What you have to do: Reproduce the records below verbatim, from their first line through the line that contains "stdout: 9.01", with both of those lines included.

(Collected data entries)
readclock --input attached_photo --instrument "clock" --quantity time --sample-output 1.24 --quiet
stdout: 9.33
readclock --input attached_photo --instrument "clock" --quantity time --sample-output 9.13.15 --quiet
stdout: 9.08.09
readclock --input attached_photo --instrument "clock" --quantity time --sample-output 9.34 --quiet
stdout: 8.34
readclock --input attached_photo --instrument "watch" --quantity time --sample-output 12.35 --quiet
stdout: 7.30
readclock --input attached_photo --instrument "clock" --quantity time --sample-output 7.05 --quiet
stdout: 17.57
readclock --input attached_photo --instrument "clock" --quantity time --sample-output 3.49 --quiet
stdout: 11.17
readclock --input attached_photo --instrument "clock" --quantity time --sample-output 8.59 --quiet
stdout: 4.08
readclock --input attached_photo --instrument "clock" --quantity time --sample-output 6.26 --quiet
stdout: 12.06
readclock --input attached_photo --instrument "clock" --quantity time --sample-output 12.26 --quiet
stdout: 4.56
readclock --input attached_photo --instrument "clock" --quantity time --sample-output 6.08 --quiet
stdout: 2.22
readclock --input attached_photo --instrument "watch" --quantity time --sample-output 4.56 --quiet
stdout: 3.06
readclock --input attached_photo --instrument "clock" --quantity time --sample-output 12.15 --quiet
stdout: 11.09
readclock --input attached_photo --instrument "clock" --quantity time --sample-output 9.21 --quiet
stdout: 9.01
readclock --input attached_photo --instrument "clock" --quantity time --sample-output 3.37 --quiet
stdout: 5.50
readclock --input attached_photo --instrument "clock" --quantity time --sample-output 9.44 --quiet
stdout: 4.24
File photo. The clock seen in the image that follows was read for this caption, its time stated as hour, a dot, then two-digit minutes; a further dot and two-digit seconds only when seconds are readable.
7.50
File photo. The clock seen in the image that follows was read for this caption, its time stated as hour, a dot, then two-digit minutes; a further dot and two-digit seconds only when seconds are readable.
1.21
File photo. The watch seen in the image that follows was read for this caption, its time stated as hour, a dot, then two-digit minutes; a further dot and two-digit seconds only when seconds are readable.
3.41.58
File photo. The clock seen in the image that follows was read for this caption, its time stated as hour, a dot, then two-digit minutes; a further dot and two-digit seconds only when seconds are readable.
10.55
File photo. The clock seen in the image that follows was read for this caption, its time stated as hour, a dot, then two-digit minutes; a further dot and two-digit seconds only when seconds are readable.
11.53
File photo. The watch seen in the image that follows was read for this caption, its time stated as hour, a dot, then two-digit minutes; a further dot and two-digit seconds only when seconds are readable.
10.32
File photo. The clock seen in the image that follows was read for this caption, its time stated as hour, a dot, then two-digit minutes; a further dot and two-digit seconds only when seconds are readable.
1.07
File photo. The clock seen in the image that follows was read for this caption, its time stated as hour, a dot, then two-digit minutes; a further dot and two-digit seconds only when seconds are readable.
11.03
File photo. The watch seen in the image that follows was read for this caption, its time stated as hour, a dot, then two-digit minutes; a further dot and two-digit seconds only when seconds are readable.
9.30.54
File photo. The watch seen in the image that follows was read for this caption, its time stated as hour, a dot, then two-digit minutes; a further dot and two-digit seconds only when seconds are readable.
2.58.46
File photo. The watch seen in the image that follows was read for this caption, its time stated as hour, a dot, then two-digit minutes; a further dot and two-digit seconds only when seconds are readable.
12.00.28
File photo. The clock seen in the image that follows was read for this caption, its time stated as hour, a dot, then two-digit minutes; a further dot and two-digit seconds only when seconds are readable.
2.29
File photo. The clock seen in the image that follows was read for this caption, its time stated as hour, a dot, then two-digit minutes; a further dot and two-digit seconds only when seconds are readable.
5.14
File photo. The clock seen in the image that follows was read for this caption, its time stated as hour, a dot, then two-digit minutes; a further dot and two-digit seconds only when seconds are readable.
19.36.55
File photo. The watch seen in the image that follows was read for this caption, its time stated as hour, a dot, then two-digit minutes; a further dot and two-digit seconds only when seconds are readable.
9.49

Complete response:
readclock --input attached_photo --instrument "clock" --quantity time --sample-output 1.24 --quiet
stdout: 9.33
readclock --input attached_photo --instrument "clock" --quantity time --sample-output 9.13.15 --quiet
stdout: 9.08.09
readclock --input attached_photo --instrument "clock" --quantity time --sample-output 9.34 --quiet
stdout: 8.34
readclock --input attached_photo --instrument "watch" --quantity time --sample-output 12.35 --quiet
stdout: 7.30
readclock --input attached_photo --instrument "clock" --quantity time --sample-output 7.05 --quiet
stdout: 17.57
readclock --input attached_photo --instrument "clock" --quantity time --sample-output 3.49 --quiet
stdout: 11.17
readclock --input attached_photo --instrument "clock" --quantity time --sample-output 8.59 --quiet
stdout: 4.08
readclock --input attached_photo --instrument "clock" --quantity time --sample-output 6.26 --quiet
stdout: 12.06
readclock --input attached_photo --instrument "clock" --quantity time --sample-output 12.26 --quiet
stdout: 4.56
readclock --input attached_photo --instrument "clock" --quantity time --sample-output 6.08 --quiet
stdout: 2.22
readclock --input attached_photo --instrument "watch" --quantity time --sample-output 4.56 --quiet
stdout: 3.06
readclock --input attached_photo --instrument "clock" --quantity time --sample-output 12.15 --quiet
stdout: 11.09
readclock --input attached_photo --instrument "clock" --quantity time --sample-output 9.21 --quiet
stdout: 9.01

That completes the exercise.